### THE PROBLEM
Print the records exactly and in full, please; the pictures stay out.

Segment Start: PROVIDED MATERIAL

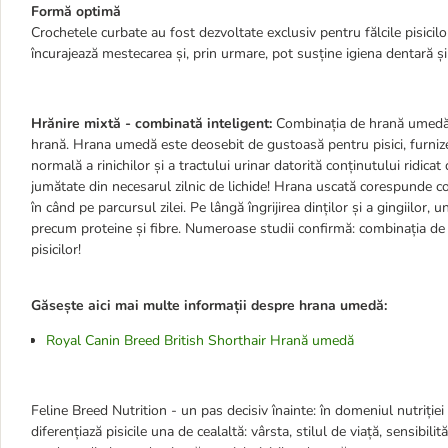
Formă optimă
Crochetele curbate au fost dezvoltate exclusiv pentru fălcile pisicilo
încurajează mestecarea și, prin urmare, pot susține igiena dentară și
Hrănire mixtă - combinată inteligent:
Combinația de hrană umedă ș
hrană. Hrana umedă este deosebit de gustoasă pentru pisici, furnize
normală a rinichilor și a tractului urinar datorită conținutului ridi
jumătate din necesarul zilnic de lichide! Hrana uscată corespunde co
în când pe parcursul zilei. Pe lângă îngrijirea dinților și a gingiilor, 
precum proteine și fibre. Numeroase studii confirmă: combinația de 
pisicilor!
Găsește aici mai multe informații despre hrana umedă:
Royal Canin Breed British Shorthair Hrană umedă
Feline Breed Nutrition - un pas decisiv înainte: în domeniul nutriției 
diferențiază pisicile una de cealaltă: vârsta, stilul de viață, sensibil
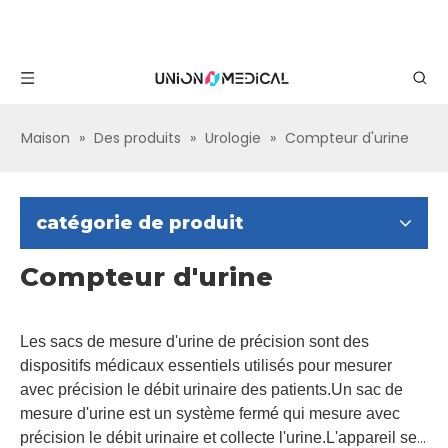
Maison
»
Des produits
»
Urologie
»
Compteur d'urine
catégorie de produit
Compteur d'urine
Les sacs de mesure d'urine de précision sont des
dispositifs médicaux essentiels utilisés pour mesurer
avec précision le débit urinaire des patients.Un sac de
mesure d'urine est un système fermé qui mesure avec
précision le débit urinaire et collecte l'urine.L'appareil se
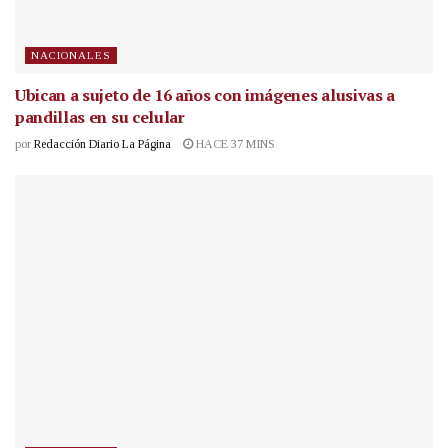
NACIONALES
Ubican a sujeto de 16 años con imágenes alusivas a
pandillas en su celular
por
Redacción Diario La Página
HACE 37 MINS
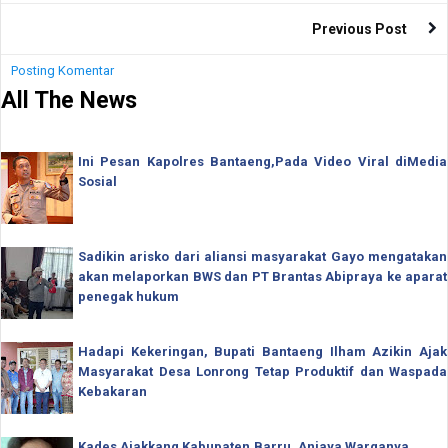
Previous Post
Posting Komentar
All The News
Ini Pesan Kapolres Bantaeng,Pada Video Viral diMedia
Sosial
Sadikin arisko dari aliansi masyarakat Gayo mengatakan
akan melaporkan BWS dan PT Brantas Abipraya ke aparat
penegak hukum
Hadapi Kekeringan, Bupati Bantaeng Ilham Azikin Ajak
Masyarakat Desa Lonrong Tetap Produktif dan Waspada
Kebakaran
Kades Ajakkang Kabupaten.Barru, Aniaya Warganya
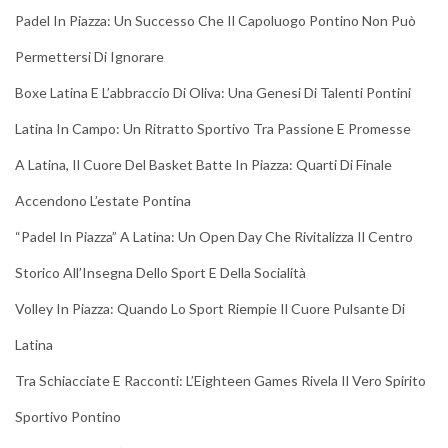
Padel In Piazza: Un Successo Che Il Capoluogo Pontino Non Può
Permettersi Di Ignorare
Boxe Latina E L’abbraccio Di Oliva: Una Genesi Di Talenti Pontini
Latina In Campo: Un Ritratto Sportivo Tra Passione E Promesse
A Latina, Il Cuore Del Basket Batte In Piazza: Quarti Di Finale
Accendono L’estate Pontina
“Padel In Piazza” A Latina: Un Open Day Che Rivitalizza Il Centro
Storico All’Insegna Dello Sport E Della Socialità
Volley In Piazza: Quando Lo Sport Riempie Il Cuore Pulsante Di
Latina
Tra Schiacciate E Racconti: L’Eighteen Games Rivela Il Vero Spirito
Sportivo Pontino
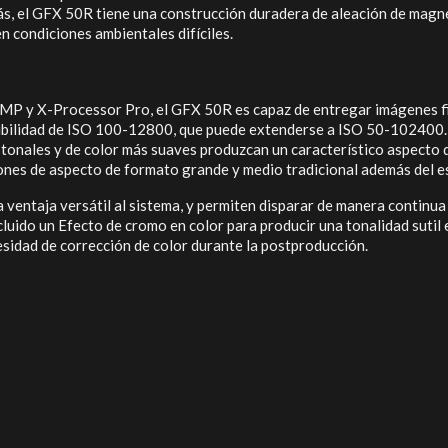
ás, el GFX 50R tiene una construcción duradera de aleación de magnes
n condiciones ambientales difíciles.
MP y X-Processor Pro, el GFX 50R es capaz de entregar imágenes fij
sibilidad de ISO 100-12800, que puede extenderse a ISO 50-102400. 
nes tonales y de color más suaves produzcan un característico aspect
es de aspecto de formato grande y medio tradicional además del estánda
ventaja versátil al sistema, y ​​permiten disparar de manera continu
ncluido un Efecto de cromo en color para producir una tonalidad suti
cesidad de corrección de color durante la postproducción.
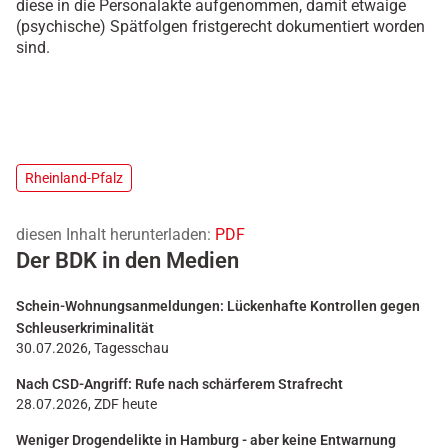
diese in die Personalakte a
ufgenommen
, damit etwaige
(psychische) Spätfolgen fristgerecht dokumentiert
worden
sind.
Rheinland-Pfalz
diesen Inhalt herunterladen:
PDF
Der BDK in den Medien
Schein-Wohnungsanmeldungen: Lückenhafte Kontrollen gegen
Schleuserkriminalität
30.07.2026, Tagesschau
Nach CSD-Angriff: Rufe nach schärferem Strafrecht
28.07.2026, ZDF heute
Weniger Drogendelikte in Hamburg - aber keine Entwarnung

Segment End: PROVIDED MATERIAL

### OUTPUT
Formă optimă
Crochetele curbate au fost dezvoltate exclusiv pentru fălcile pisicilo
încurajează mestecarea și, prin urmare, pot susține igiena dentară și
Hrănire mixtă - combinată inteligent:
Combinația de hrană umedă ș
hrană. Hrana umedă este deosebit de gustoasă pentru pisici, furnize
normală a rinichilor și a tractului urinar datorită conținutului ridi
jumătate din necesarul zilnic de lichide! Hrana uscată corespunde co
în când pe parcursul zilei. Pe lângă îngrijirea dinților și a gingiilor, 
precum proteine și fibre. Numeroase studii confirmă: combinația de 
pisicilor!
Găsește aici mai multe informații despre hrana umedă:
Royal Canin Breed British Shorthair Hrană umedă
Feline Breed Nutrition - un pas decisiv înainte: în domeniul nutriției 
diferențiază pisicile una de cealaltă: vârsta, stilul de viață, sensibil
Maison
»
Des produits
»
Urologie
»
Compteur d'urine
catégorie de produit
Compteur d'urine
Les sacs de mesure d'urine de précision sont des
dispositifs médicaux essentiels utilisés pour mesurer
avec précision le débit urinaire des patients.Un sac de
mesure d'urine est un système fermé qui mesure avec
précision le débit urinaire et collecte l'urine.L'appareil se
NACIONALES
Ubican a sujeto de 16 años con imágenes alusivas a
pandillas en su celular
por
Redacción Diario La Página
HACE 37 MINS
Previous Post
Posting Komentar
All The News
Ini Pesan Kapolres Bantaeng,Pada Video Viral diMedia
Sosial
Sadikin arisko dari aliansi masyarakat Gayo mengatakan
akan melaporkan BWS dan PT Brantas Abipraya ke aparat
penegak hukum
Hadapi Kekeringan, Bupati Bantaeng Ilham Azikin Ajak
Masyarakat Desa Lonrong Tetap Produktif dan Waspada
Kebakaran
Kades Ajakkang Kabupaten.Barru, Aniaya Warganya
Padel In Piazza: Un Successo Che Il Capoluogo Pontino Non Può
Permettersi Di Ignorare
Boxe Latina E L’abbraccio Di Oliva: Una Genesi Di Talenti Pontini
Latina In Campo: Un Ritratto Sportivo Tra Passione E Promesse
A Latina, Il Cuore Del Basket Batte In Piazza: Quarti Di Finale
Accendono L’estate Pontina
“Padel In Piazza” A Latina: Un Open Day Che Rivitalizza Il Centro
Storico All’Insegna Dello Sport E Della Socialità
Volley In Piazza: Quando Lo Sport Riempie Il Cuore Pulsante Di
Latina
Tra Schiacciate E Racconti: L’Eighteen Games Rivela Il Vero Spirito
Sportivo Pontino
ás, el GFX 50R tiene una construcción duradera de aleación de magnes
n condiciones ambientales difíciles.
MP y X-Processor Pro, el GFX 50R es capaz de entregar imágenes fij
sibilidad de ISO 100-12800, que puede extenderse a ISO 50-102400. 
nes tonales y de color más suaves produzcan un característico aspect
es de aspecto de formato grande y medio tradicional además del estánda
ventaja versátil al sistema, y ​​permiten disparar de manera continu
ncluido un Efecto de cromo en color para producir una tonalidad suti
cesidad de corrección de color durante la postproducción.
diese in die Personalakte a
ufgenommen
, damit etwaige
(psychische) Spätfolgen fristgerecht dokumentiert
worden
sind.
Rheinland-Pfalz
diesen Inhalt herunterladen:
PDF
Der BDK in den Medien
Schein-Wohnungsanmeldungen: Lückenhafte Kontrollen gegen
Schleuserkriminalität
30.07.2026, Tagesschau
Nach CSD-Angriff: Rufe nach schärferem Strafrecht
28.07.2026, ZDF heute
Weniger Drogendelikte in Hamburg - aber keine Entwarnung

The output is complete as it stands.